- [Task data]:
>>>>

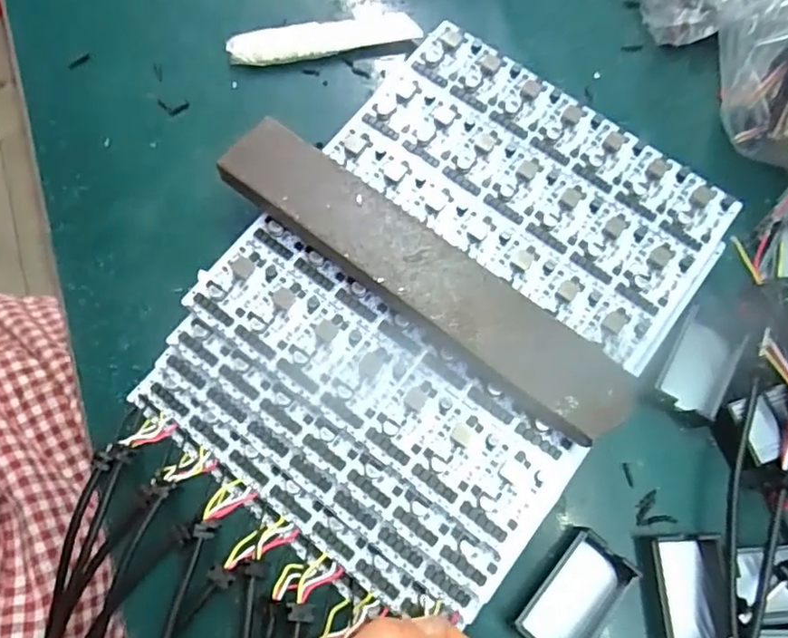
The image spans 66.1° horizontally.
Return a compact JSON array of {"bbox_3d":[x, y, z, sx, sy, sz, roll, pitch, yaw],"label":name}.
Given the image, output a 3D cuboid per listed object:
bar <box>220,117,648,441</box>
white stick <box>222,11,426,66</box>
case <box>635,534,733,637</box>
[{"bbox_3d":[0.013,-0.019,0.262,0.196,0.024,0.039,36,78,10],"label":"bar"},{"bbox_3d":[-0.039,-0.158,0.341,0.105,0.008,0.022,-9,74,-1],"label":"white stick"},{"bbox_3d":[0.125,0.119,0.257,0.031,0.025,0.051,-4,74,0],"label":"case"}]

<<<<
>>>>

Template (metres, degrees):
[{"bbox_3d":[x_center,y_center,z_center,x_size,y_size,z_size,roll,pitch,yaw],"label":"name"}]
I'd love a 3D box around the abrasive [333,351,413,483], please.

<<<<
>>>>

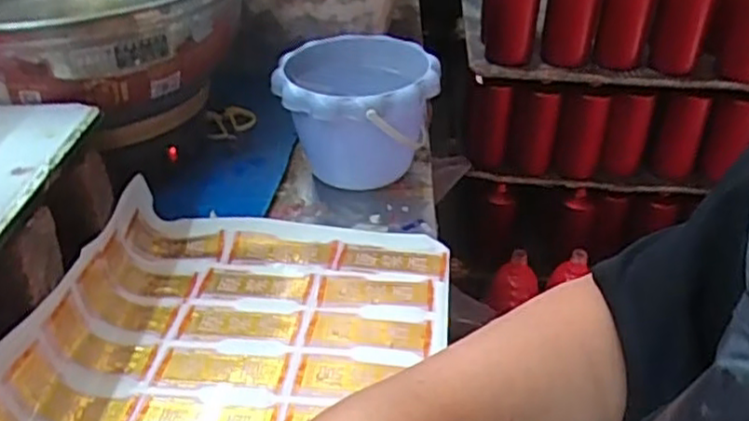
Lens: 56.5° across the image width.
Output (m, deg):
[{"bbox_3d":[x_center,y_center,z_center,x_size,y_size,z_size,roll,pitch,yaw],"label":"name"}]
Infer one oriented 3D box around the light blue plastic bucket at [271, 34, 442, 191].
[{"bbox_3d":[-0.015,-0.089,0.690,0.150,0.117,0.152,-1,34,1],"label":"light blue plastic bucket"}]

<<<<

- [Task details]:
Within the listing above, copy each line that has the string "image".

- [Task result]:
The image spans 66.1° horizontally.
Given the image, output a 3D cuboid per listed object:
Lens: 56.5° across the image width.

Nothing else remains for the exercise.